The grid has been the subject of underinvestment for the past decade, and lots of industry folks, industry analysts, and government officials have put their heads together to think about how to make the grid more robust for the 21st century. This Washington Post article puts it nicely:
The country’s halting moves toward electricity deregulation over the past decade have dramatically increased the volume of power flowing on the grids.
But the transmission towers themselves remain the stepchildren of the nation’s energy infrastructure. People don’t want them in their back yards or on their farms. Energy companies aren’t interested in building them. And while the system is linked together with advanced computer systems, much of the equipment that opens and closes connections around the nation’s three major grids is 1950s vintage, officials said. ,,,
The nation’s major utility companies, which own the bulk of the transmission lines, often balk are sharing them with competing independent merchant power providers that have been building generating stations along the lines, hoping to take customers away.

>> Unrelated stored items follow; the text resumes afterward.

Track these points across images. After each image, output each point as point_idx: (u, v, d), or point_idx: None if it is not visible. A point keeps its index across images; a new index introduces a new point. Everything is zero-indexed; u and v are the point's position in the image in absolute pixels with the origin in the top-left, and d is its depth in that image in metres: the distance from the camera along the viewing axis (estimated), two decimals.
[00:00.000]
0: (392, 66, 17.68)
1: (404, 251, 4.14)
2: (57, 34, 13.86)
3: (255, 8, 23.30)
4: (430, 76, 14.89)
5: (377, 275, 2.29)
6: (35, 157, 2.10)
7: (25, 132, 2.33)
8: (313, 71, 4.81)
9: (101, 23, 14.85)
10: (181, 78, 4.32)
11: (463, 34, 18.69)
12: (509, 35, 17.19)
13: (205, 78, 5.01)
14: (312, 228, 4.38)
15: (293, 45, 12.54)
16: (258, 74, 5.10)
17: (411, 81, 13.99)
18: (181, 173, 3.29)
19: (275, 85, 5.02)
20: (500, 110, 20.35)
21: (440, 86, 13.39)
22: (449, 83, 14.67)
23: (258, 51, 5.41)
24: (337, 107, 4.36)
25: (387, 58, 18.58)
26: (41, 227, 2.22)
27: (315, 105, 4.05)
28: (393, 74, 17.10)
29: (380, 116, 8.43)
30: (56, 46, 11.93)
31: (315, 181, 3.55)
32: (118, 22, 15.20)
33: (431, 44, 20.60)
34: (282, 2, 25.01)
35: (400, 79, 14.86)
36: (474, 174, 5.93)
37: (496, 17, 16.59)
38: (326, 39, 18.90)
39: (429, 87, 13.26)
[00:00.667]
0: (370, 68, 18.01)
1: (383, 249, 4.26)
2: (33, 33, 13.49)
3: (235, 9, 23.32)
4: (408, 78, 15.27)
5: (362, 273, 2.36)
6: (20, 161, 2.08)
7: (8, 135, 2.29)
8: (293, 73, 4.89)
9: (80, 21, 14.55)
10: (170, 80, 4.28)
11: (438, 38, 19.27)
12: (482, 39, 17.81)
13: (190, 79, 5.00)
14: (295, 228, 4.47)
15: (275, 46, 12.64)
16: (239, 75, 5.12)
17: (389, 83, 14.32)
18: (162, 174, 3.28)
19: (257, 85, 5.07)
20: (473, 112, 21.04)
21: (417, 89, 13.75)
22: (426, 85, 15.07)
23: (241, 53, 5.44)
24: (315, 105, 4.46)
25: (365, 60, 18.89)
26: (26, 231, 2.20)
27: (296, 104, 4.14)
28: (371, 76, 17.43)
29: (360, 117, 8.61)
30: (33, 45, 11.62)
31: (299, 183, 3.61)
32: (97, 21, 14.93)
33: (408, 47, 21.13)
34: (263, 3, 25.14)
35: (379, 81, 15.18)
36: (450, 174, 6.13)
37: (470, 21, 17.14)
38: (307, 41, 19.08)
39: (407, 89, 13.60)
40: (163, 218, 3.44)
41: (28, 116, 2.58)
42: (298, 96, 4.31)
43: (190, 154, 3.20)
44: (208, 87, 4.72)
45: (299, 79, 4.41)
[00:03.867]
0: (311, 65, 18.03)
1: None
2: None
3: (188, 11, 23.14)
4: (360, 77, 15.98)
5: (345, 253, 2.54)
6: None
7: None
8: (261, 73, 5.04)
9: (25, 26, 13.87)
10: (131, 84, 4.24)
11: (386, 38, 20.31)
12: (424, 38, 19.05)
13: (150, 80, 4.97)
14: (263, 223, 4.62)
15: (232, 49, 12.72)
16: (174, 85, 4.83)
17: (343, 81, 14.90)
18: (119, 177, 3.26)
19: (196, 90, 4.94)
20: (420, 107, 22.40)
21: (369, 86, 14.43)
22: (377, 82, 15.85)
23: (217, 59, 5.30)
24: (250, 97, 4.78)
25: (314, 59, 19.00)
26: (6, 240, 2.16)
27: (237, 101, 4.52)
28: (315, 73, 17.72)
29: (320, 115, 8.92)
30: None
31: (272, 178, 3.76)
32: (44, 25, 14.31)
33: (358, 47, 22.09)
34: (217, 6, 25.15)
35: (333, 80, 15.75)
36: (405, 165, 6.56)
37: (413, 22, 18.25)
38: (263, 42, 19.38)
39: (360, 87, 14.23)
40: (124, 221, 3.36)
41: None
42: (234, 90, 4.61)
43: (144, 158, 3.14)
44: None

As deregulation flourished, investment dwindled in transmission lines, whose profits are limited by regulation.
For example, the Department of Energy’s National Transmission Grid Study 2001 highlighted a lot of the issues that we are now confronting in crisis mode. And the Center for the Advancement of Energy Markets Infrastructure Forum, in which I participated, issued this white paper on infrastructure reliability. CAEM also has a Grid Enhancement Forum Project that illustrates the approaches that we could use to get a robust 21st century grid.